[Transcribed page contents]
#####
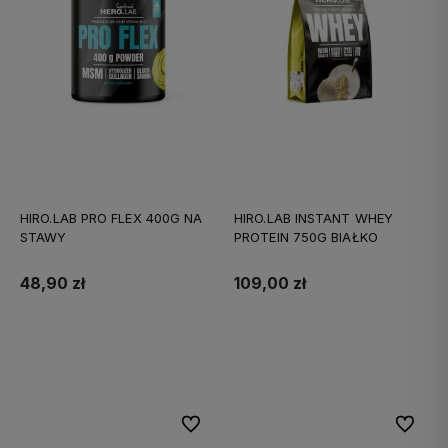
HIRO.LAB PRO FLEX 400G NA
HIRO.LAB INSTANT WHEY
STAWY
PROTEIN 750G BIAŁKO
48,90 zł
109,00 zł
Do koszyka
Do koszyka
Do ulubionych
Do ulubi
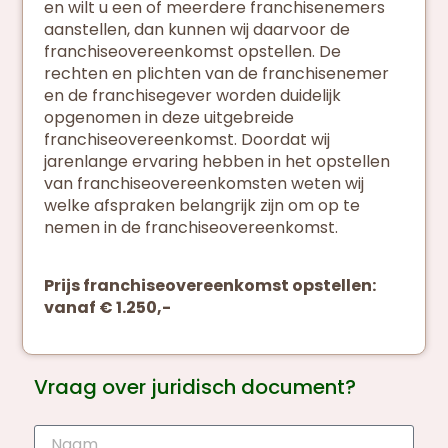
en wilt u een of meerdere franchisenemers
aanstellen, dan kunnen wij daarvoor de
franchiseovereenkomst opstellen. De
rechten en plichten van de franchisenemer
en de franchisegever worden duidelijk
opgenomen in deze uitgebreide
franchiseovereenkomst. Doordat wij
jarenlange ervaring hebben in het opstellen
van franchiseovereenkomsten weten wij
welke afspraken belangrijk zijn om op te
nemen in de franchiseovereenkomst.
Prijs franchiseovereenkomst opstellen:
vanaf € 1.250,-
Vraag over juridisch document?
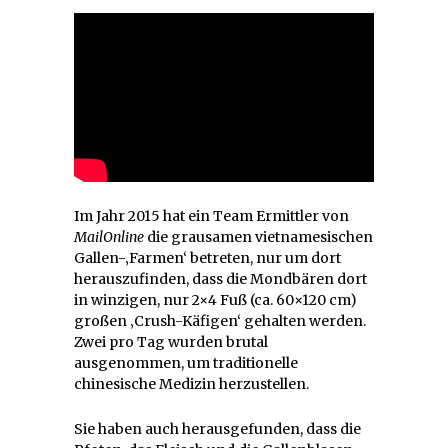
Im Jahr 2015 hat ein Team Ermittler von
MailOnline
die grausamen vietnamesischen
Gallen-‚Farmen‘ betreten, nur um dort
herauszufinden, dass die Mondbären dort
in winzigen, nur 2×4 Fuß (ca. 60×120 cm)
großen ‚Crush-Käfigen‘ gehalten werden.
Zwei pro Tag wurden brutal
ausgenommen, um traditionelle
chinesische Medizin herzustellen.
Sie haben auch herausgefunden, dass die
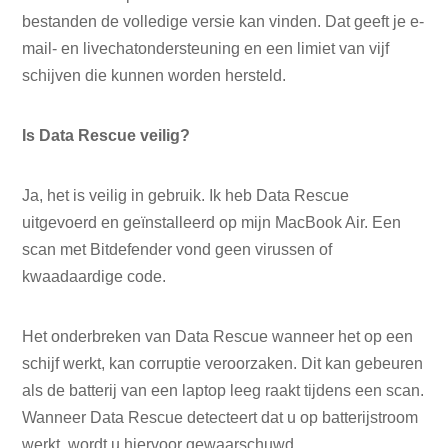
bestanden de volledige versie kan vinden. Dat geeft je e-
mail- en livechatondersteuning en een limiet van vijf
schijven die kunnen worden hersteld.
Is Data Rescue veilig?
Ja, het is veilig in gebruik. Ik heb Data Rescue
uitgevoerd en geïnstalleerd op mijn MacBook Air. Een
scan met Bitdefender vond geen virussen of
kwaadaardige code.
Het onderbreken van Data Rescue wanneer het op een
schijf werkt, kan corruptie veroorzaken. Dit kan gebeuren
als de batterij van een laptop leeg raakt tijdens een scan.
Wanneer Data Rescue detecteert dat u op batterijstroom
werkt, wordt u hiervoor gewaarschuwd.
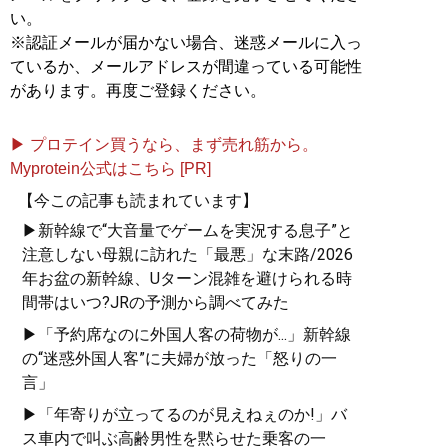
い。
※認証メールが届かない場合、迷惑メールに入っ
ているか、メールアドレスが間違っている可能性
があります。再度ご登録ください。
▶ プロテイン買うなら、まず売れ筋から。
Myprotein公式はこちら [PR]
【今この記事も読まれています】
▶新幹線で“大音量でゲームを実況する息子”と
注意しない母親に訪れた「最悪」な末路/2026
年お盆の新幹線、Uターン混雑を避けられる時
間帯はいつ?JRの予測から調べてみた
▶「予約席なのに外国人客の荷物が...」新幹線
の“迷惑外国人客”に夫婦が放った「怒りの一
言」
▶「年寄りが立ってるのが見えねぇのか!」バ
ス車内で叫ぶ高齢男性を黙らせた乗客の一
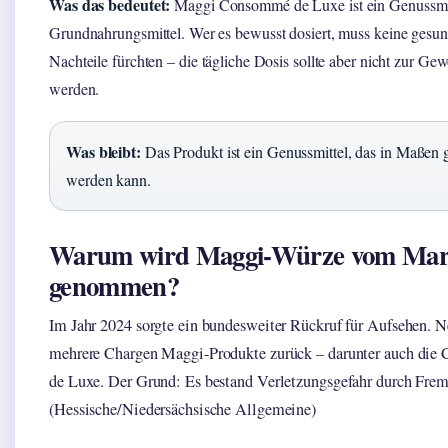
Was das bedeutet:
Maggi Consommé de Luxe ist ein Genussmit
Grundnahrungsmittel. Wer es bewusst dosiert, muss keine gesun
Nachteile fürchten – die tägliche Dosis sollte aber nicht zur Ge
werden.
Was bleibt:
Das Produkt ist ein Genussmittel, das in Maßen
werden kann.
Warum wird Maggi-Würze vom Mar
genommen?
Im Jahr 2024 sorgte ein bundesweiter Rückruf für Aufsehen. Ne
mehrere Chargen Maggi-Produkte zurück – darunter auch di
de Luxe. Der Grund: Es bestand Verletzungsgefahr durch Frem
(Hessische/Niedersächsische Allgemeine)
#####
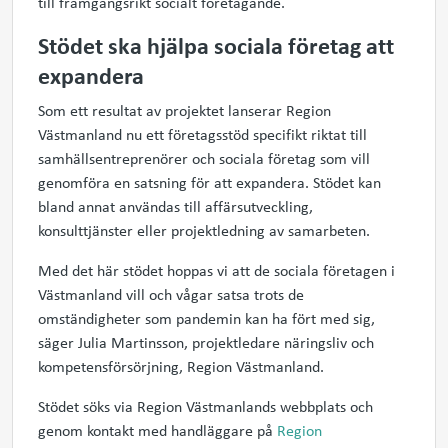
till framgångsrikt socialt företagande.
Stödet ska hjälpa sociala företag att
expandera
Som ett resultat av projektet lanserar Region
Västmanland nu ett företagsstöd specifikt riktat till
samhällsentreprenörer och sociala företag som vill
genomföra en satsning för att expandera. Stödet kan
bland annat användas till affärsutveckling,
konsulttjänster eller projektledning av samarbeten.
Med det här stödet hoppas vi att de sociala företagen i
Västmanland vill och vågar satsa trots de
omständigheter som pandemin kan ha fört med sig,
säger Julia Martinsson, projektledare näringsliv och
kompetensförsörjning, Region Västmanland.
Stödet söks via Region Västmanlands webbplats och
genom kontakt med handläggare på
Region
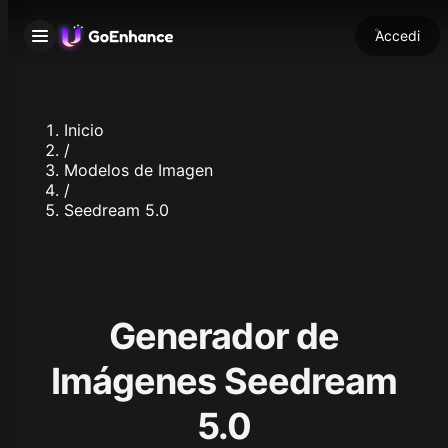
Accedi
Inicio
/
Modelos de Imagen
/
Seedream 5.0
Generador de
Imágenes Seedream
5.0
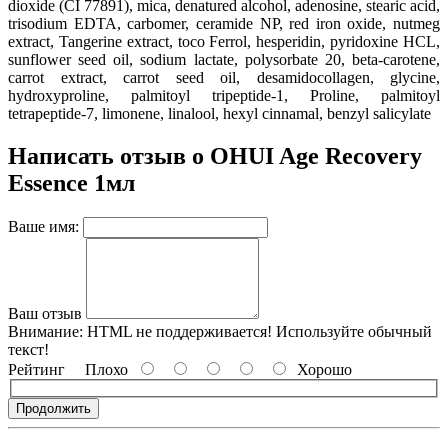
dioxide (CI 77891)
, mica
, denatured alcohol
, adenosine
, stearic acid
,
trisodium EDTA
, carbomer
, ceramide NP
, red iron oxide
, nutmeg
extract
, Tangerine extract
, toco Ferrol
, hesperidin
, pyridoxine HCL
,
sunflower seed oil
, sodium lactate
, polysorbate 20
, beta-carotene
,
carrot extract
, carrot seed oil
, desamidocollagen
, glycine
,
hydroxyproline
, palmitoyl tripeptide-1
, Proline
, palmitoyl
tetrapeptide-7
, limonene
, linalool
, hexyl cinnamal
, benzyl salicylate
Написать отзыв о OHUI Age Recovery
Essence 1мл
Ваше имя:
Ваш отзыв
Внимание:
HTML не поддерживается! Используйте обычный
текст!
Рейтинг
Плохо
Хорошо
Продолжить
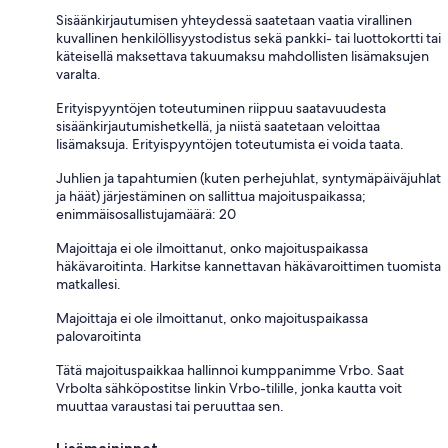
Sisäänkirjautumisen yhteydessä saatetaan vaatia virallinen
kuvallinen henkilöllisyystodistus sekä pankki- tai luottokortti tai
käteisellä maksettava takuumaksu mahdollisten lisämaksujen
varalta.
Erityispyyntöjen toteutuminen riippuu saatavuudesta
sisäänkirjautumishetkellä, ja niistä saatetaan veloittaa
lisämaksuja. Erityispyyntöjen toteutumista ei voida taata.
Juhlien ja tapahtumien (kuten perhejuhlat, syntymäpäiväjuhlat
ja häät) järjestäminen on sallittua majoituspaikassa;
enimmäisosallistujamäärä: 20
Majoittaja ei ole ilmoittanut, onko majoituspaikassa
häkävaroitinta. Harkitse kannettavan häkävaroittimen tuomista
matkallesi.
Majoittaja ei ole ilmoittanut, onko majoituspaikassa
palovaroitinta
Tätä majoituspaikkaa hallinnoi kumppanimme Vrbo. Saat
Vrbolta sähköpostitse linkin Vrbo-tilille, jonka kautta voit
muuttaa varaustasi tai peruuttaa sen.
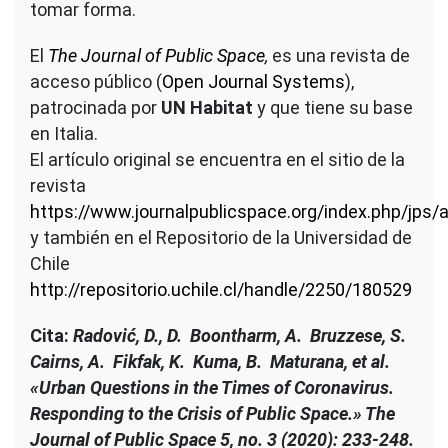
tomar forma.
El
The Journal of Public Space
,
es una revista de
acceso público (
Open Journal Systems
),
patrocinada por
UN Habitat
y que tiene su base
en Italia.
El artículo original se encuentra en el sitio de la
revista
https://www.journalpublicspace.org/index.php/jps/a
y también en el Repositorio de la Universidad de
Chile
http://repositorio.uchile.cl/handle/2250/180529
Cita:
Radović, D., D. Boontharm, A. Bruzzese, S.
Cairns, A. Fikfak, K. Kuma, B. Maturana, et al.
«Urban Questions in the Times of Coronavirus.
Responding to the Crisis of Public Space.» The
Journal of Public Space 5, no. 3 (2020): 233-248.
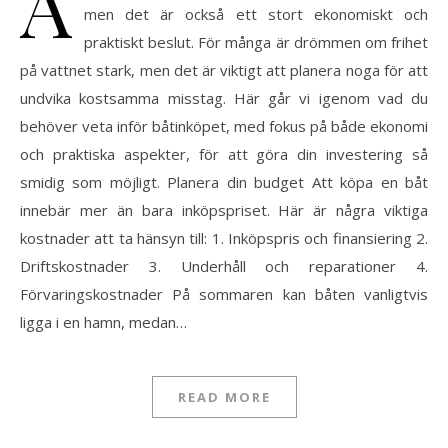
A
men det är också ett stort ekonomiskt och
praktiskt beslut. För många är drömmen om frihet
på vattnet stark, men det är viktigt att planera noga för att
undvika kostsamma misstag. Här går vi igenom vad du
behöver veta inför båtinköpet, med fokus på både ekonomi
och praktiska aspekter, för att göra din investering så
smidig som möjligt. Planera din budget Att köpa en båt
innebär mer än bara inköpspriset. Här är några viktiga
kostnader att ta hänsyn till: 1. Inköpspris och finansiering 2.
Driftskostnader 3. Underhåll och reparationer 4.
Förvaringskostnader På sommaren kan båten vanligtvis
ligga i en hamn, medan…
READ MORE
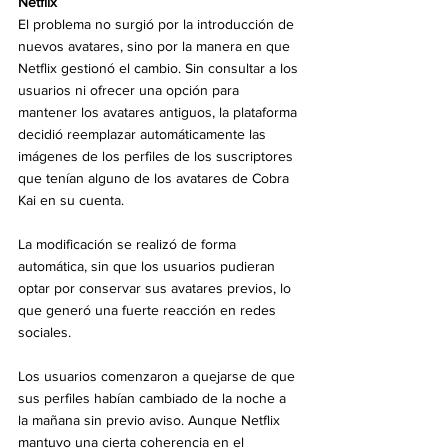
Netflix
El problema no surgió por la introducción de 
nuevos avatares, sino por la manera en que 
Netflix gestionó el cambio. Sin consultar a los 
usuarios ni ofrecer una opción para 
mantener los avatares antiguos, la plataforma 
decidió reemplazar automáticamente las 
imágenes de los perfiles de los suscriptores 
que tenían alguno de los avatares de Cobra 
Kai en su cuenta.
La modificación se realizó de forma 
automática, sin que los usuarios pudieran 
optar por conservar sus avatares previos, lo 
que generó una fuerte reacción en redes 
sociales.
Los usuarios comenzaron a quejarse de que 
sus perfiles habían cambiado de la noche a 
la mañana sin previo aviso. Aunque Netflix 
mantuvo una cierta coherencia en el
#####
**Task brief:** Working from the entries above, find every line in which the word "perfiles" occurs and copy it.

**Response area:**
imágenes de los perfiles de los suscriptores 
sus perfiles habían cambiado de la noche a 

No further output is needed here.